Brussels puts out English mayday
The British are so bad at foreign languages that the European commission has had to recruit linguists from Spain and Greece to translate documents into English.
Internal commission memos show the standard of Britons who apply to be European Union translators is so dismal that Brussels is taking emergency steps to fill the linguistic gap, including posting recruitment ads on YouTube, the video-sharing website.
While other countries have pass rates regularly nearing 100% of those who take EU translation tests, as few as 20% of British applicants pass.
Brussels rules state that translators into English should have the language as their mother tongue. British standards are so poor, though, that the EU has taken emergency measures.
Potential recruits are being given remedial coaching to bring their abilities up to standard, while a Eurocrat has been dispatched to scour Britain full-time for anyone who can speak foreign languages well, and to encourage schoolchildren to study them.
The gap has led to countries such as Spain and Greece setting up special units to translate into English, and other countries such as Poland are expected to follow suit.

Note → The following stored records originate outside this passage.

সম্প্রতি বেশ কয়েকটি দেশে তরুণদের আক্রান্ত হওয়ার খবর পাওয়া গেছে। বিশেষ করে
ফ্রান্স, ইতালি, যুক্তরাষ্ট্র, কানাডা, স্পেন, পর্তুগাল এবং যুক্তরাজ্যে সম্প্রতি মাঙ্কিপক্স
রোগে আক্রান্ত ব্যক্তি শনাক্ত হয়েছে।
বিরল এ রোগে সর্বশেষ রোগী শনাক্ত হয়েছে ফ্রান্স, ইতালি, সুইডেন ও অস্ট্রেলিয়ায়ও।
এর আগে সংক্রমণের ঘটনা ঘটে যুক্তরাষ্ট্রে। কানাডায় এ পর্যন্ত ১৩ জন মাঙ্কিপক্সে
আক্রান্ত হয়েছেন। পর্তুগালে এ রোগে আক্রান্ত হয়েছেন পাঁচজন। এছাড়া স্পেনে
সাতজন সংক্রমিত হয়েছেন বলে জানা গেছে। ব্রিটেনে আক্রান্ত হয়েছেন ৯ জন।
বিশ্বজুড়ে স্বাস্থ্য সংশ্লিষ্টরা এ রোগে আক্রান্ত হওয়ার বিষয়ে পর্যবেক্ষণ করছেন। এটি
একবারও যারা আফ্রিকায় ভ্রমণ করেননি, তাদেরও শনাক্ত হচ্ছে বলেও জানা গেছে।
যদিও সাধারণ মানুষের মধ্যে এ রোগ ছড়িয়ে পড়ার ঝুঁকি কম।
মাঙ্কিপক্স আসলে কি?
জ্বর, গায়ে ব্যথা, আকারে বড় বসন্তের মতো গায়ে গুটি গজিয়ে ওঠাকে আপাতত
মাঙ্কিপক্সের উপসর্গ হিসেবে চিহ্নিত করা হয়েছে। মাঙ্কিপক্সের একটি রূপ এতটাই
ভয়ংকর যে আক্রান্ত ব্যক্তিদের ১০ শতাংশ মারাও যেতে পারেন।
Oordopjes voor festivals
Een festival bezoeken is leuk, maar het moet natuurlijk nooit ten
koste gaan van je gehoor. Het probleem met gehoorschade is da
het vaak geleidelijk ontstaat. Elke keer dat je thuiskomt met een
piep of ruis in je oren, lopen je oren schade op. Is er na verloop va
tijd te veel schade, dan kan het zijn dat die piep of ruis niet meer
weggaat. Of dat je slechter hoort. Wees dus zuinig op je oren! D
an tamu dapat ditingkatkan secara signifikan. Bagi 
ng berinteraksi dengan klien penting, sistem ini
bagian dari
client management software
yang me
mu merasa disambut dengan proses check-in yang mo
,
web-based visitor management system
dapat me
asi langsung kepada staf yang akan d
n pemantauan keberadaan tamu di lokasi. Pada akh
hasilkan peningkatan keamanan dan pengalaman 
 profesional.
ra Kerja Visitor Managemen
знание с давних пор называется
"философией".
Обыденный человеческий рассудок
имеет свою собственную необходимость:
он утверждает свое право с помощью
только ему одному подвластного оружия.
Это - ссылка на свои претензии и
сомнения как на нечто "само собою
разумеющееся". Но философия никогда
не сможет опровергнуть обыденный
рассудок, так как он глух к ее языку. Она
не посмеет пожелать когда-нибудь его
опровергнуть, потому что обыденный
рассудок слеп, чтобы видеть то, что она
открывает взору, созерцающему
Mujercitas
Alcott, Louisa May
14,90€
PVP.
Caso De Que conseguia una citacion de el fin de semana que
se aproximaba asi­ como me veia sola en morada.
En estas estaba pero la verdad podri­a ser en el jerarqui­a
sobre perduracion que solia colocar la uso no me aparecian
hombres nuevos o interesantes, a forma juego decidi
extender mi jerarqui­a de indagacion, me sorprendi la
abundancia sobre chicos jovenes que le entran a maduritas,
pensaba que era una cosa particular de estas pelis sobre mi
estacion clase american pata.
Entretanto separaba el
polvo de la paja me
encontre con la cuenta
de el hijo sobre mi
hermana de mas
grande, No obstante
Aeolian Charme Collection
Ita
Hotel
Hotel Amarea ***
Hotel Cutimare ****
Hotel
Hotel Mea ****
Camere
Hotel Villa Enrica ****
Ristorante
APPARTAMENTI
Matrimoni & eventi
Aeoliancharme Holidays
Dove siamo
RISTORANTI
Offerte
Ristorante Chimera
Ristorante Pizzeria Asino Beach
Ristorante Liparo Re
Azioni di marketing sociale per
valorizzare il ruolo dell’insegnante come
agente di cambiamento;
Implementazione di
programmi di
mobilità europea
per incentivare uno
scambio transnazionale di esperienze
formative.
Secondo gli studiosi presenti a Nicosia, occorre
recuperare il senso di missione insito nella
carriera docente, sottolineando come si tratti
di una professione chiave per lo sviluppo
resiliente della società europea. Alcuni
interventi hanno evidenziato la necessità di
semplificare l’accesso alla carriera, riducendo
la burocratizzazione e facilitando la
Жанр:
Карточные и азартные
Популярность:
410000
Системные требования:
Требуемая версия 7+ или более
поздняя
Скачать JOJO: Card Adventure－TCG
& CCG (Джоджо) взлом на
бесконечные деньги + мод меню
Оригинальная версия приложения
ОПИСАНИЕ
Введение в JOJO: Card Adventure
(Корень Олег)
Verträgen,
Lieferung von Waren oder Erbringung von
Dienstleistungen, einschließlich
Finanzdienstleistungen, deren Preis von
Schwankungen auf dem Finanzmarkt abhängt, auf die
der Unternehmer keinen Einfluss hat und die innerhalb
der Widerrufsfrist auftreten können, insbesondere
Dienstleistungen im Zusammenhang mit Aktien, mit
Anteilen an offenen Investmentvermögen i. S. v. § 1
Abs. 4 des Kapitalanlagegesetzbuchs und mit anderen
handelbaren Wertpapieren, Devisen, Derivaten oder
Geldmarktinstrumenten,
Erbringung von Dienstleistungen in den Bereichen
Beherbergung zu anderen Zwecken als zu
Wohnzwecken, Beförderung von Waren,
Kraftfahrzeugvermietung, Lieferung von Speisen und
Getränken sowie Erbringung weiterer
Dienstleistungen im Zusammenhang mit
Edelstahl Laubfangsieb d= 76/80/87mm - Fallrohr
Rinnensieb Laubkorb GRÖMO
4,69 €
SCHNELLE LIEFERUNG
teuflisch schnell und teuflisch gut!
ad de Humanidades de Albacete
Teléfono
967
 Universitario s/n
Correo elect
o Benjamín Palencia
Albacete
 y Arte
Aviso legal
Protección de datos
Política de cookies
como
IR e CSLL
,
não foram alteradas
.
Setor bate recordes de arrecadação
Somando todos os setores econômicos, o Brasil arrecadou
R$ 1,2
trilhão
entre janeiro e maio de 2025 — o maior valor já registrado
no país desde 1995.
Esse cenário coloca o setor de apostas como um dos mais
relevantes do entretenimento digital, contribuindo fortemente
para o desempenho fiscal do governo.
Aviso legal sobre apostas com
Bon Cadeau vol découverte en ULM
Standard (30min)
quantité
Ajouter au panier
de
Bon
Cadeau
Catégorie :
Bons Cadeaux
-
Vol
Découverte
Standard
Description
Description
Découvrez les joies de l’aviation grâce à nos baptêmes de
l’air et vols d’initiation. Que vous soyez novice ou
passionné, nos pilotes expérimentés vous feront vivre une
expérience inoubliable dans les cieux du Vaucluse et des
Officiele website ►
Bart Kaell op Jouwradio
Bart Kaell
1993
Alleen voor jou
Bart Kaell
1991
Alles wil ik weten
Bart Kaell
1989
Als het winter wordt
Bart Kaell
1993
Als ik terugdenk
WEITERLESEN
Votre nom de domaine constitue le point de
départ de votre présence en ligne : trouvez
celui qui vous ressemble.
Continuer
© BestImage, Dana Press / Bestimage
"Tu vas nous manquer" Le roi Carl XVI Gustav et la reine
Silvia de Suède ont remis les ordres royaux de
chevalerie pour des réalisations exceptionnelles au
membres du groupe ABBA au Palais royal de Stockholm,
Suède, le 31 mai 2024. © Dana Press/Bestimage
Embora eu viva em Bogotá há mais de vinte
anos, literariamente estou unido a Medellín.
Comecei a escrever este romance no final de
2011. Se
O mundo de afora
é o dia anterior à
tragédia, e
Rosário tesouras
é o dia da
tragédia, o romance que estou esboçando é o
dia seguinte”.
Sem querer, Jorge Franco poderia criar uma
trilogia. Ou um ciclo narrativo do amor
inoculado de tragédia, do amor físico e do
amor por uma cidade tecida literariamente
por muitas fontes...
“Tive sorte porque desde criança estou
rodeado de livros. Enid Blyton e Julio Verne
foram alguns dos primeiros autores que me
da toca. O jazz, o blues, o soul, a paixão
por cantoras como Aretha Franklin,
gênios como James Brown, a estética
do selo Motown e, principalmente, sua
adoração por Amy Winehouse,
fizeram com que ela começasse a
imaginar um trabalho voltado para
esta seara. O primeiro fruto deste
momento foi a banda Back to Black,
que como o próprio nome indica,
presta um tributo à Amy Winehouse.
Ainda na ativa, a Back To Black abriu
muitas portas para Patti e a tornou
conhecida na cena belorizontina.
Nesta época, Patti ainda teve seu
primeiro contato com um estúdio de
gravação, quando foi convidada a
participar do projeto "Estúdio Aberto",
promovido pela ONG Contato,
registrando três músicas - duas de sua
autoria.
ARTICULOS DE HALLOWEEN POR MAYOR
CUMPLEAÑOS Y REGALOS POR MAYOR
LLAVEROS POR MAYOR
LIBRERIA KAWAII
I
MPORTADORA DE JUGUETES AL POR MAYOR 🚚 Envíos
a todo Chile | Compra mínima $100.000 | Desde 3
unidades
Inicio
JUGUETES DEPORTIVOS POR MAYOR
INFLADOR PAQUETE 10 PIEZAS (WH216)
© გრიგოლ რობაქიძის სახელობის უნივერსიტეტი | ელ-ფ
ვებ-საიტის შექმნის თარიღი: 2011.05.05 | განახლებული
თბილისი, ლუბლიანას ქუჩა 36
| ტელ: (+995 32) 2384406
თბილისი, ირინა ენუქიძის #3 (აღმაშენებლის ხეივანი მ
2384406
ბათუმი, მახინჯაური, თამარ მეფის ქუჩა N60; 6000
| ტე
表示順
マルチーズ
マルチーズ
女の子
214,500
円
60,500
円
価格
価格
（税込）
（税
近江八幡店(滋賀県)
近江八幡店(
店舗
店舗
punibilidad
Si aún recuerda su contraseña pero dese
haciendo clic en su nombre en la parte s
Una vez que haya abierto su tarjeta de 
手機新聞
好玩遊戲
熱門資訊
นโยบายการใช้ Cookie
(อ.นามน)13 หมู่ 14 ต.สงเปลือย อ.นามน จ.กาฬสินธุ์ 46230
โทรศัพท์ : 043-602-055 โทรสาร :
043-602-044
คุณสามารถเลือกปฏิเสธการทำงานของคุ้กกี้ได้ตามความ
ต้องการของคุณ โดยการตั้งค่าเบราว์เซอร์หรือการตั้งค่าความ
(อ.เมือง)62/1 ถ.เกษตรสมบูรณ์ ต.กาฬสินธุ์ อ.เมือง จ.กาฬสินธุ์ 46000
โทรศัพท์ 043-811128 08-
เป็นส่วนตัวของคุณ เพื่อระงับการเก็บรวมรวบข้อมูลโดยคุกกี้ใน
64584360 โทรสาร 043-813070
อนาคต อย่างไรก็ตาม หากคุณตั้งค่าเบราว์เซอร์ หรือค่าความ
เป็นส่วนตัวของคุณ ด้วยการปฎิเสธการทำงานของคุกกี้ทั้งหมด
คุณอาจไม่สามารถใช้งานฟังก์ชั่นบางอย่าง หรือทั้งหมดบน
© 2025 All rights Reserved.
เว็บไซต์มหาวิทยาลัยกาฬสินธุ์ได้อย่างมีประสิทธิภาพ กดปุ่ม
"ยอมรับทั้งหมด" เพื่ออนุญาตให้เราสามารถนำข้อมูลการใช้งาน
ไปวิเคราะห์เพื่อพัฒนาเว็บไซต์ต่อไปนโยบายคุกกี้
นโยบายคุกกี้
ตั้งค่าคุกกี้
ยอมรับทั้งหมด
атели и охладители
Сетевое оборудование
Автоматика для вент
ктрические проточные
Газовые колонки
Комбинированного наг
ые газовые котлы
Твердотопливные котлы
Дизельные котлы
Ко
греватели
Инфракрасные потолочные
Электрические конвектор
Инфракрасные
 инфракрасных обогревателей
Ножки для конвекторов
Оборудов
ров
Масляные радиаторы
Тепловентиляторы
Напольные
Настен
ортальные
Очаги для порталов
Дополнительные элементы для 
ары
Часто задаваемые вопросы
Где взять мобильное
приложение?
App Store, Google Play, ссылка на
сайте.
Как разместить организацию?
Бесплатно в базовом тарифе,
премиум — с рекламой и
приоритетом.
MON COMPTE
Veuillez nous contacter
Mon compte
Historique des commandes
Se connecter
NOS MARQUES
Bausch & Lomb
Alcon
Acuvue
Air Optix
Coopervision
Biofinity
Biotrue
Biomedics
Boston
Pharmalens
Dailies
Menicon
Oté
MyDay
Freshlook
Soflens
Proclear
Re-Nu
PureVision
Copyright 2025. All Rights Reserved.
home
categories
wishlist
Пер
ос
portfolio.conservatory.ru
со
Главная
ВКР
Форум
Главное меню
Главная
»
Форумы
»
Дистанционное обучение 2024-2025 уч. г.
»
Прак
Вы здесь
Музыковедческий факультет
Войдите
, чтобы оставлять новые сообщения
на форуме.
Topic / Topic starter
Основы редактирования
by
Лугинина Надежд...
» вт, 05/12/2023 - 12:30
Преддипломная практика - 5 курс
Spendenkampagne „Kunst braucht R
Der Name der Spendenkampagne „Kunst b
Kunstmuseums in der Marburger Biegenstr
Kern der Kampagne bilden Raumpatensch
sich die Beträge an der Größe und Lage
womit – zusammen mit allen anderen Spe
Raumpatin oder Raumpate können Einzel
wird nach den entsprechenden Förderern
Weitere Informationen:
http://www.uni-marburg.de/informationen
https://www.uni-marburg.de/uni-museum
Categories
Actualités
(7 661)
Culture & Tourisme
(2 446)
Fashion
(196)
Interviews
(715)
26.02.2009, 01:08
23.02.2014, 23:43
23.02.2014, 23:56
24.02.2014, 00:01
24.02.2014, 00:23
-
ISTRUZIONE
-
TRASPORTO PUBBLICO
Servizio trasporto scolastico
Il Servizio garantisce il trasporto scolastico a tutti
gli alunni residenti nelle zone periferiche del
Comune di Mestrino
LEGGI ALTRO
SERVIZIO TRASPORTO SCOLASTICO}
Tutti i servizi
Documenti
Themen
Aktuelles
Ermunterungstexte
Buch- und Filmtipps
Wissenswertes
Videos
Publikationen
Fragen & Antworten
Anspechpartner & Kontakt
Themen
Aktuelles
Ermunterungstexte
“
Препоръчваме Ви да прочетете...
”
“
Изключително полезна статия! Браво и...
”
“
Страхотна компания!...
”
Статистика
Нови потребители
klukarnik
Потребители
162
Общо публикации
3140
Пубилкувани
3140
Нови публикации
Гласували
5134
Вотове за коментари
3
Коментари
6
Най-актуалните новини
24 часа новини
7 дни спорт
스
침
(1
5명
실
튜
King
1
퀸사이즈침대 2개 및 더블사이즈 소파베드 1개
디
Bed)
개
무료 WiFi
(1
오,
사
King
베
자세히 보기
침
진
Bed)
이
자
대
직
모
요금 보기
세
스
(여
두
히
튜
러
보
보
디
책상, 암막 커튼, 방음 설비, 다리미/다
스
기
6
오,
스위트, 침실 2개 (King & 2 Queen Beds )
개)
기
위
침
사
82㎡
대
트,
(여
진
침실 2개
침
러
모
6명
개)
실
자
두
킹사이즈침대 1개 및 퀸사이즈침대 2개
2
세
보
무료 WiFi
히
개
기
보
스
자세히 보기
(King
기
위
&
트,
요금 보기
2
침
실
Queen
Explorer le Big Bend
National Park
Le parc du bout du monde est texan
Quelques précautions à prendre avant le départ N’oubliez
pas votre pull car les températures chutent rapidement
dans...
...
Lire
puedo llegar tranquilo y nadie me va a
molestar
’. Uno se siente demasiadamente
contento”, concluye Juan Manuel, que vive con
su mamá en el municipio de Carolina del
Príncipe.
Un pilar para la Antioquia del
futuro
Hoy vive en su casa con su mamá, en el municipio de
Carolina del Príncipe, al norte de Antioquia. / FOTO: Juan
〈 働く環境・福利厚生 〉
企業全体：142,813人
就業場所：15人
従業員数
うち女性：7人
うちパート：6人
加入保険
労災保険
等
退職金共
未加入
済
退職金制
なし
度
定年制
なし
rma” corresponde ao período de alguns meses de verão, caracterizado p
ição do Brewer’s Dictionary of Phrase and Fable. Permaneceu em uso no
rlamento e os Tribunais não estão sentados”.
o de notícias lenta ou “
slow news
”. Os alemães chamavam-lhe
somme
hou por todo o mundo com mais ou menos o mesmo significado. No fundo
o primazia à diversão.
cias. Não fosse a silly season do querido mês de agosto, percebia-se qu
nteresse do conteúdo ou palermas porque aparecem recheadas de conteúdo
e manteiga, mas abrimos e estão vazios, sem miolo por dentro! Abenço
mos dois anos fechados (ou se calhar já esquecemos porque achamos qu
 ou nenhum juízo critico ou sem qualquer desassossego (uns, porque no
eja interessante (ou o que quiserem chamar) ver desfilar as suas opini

A memo to a director in the the European commission’s English translation department warns that the forthcoming recruitment competition, which should produce 70 new translators, is expected to yield only 17. It reads: “We do not really expect the targets will be met fully.”
British schoolchildren’s interest in foreign languages has long been waning. Brussels insiders say the government’s 2004 decision to let children drop GCSE languages worsens matters.
Marco Benedetti, director general of interpretation at the commission, said: “The shortage of English translators and interpreters is becoming acute in all international organisations.”
The Department for Children, Schools and Families said an increasing number of primary schoolchildren are studying languages.